Hope in the Decline: White House Infrastructure Deal
As we moved out of the first half of the year and into the second, we saw declines in both benchmarks across July and August. The pressures caused by high material and labor costs raised flags that perhaps what many saw as a recovery was a false hope, and that construction’s growth may stall in the latter half of the year.
In July, Biden officially endorsed the infrastructure bill and brought it to a formal vote. This bill held promise for the construction industry — it outlined a large number of projects, involving every level of the construction value-chain. As promising as the endorsement was, without its passing and as companies still dealt with the fallout resulting from high costs for labor and supplies, the bill did not translate into a surge in the measurements.

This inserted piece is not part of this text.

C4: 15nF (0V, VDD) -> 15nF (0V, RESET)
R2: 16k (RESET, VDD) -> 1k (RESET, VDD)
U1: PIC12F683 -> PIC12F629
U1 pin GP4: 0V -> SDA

However, as fears around the Delta variant subsided, both measurements experienced growth in September 2021 by more than 10%. This gain carries construction into the end of the year with high hopes for the industry. However, supply and labor issues remain at the forefront of commercial construction.
Nearly all civil contractors (92%) have had projects impacted by fluctuations in the cost of construction materials in 2021. And 89% expressed concerns about cost increases for materials over the next six months, including prices for steel, piping, paving materials, lumber, and aggregates. This data shows that even in promising times, 2020 recovery will span several years, causing a volatile building market.

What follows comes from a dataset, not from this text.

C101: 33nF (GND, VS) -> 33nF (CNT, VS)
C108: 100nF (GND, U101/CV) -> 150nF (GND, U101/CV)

Closing out 2021, Entering 2022
As we close the year out, we see an increase in starts values, a decrease in the DMI and the same concerns that permeated throughout the year. These numbers, however modest, increase expectations for 2022. On Nov. 15, 2021, President Biden signed the infrastructure bill into law — this portends a healthy rise in nonresidential building projects for the coming year.
During our OUTLOOK conference, Dodge’s Chief Economist Richard Branch shared that the dollar value of construction starts could increase by as much as 6% in 2022. He emphasized that while residential construction will continue to play a large role in next year’s growth, a more balanced recovery in the nonresidential sector will begin — particularly as funding from the infrastructure package begins to enter the market.
The past year has taken the construction industry through hills and valleys — and the waves may well remain for the foreseeable future. The data continues to anticipate a healthy level of construction in 2022. As the industry, and world at large, continues to navigate both labor and supply shortages, all growth is anticipated to be modest. However, construction teams will not be free of the challenges of 2021: high material costs, unpredictable supply issues, aging construction labor force, volatile weather patterns, and rapid adoption of new innovations transforming how we design, source and build things. As we continue to navigate the global health crisis, predicting case numbers and the Omicron variant’s impact is much like predicting the weather: we can predict it, but we cannot control it.
Construction is changing forever — but that’s not necessarily a bad thing. As our industry grows and becomes more and more digitally literate, adopting new tools and technologies, we can actively work together to navigate these new challenges. The most important aspect of successful construction is successful relationships; if we can connect ourselves to one another, we are sure to overcome these challenges and enter a new era of modern construction.